Chicago - 12:00 PM - 1:00 PM
"HIV Sanctuary Sites: The Brain/Peripheral Organ Connection
Lena Al-Harthi, PhD - Rush University
Host: Mojgan Naghavi, PhD
Twenty-five years ago, an HIV diagnosis meant a death sentence within 4-6 years. Thankfully, with advances in HV treatment, HIV has become a chronic disease, albeit with considerable co-morbid complications. Nonetheless, scientific efforts are focused on an HIV cure (e.g. eliminating the virus from the body). Those efforts have largely focused on the role of resting memory T cells. Yet, other sanctuary sites for HIV persist that will be a challenge to HIV cure initiatives. HIV enters the brain during acute HIV infection, yet there is an underappreciation for the role of the brain as a reservoir for HIV, largely because it is difficult to probe active virus replication in the brain and also to address how this virus may re-seed the periphery. In this presentation, I will share our body of work regarding the role of the brain, and particularly astrocytes, as an HIV reservoir. Specifically, I will address HIV infection of astrocytes, mechanisms that restrict productive infection, pathways that overcome this restriction, evidence for HIV latency in astrocytes, and HIV dissemination (egress) from the brain (infected astrocytes) to peripheral organs. Further, HIV and its inflammatory sequelae lead to HIV-Associated Neurocognitive Disorders (HAND), I will discuss the mechanisms driving HAND as they relate to dysregulation in astrocyte function and a novel biomarker for HAND. Our collective studies point to brain as a reservoir for HIV, which cannot be viewed as a separate HIV compartment but rather as a contributing source of HIV dissemination into other tissues and highlight the impact of HIV/inflammatory mediators in disrupting astrocytes function contributing to HAND.
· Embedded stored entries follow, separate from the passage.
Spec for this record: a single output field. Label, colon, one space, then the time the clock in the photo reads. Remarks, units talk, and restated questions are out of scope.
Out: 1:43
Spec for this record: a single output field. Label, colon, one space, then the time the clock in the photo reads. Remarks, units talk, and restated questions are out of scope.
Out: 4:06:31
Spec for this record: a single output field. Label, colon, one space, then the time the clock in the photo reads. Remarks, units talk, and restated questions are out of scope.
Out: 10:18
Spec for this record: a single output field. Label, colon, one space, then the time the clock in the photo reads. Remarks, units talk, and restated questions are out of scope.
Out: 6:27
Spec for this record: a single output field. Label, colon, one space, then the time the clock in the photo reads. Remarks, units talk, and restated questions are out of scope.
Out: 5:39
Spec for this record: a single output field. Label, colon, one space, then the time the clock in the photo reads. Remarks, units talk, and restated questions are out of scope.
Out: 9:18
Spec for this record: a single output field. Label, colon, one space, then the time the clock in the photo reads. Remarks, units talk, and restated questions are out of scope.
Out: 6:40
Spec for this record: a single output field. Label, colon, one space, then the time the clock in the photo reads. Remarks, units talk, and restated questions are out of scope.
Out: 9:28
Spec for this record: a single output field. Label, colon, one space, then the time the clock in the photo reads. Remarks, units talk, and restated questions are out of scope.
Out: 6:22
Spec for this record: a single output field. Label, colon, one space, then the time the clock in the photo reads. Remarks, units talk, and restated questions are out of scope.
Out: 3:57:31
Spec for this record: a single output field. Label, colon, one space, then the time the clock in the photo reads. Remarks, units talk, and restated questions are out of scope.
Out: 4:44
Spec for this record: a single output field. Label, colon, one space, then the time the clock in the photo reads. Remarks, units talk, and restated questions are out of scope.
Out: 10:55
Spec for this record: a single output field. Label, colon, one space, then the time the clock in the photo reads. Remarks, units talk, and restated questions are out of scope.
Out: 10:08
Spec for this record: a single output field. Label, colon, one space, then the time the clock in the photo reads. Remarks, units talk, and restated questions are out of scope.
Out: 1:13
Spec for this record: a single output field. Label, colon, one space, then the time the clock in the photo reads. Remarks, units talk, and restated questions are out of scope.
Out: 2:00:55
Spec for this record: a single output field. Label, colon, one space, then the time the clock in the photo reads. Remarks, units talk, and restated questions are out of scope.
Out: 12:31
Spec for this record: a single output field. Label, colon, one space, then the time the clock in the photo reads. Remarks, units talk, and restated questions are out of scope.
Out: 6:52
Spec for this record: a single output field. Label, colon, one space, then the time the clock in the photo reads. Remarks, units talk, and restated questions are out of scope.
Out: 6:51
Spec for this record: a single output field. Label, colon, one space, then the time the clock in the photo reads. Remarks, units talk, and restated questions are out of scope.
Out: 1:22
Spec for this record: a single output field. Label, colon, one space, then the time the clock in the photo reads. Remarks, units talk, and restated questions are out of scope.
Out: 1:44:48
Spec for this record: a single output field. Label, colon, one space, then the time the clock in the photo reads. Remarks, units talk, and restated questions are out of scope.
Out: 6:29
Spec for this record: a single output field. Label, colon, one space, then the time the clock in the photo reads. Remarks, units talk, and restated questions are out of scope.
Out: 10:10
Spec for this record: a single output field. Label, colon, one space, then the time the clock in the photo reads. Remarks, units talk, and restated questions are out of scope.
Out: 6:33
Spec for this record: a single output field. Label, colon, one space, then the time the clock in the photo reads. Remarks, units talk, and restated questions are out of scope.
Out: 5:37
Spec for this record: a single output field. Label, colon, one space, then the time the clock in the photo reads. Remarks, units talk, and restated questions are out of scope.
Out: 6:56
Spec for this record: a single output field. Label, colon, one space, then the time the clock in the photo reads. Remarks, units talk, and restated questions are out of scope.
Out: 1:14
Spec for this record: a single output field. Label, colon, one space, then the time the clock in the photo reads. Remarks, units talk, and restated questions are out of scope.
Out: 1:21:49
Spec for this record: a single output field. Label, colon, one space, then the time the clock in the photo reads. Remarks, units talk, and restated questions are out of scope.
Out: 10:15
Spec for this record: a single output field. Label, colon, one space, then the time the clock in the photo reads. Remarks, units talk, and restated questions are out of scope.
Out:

r. Al-Harthi s research is focused on defining mechanism(s) driving HIV neurocognitive disorders (HAND) and HIV latency in the central nervous system. Specifically, she studies the role of astrocytes in HAND and HIV latency/persistence. To date, her body of work has demonstrated that HIV replication in astrocytes is restricted through robust expression of b-catenin signaling, which blocks HIV transcription. Yet, this restriction is overcome by inflammatory mediators allowing for bursts of productive HIV replication and persistence of HIV in astrocytes. Disruption of b-catenin in astrocytes in turn dysregulates astrocyte function leading to neuronal injury. More recently, she developed an innovative xenotransplantation model of human astrocytes into humanized mice to demonstrate that HIV in astrocytes can re-seed peripheral organs contributing to dissemination of HIV throughout the body.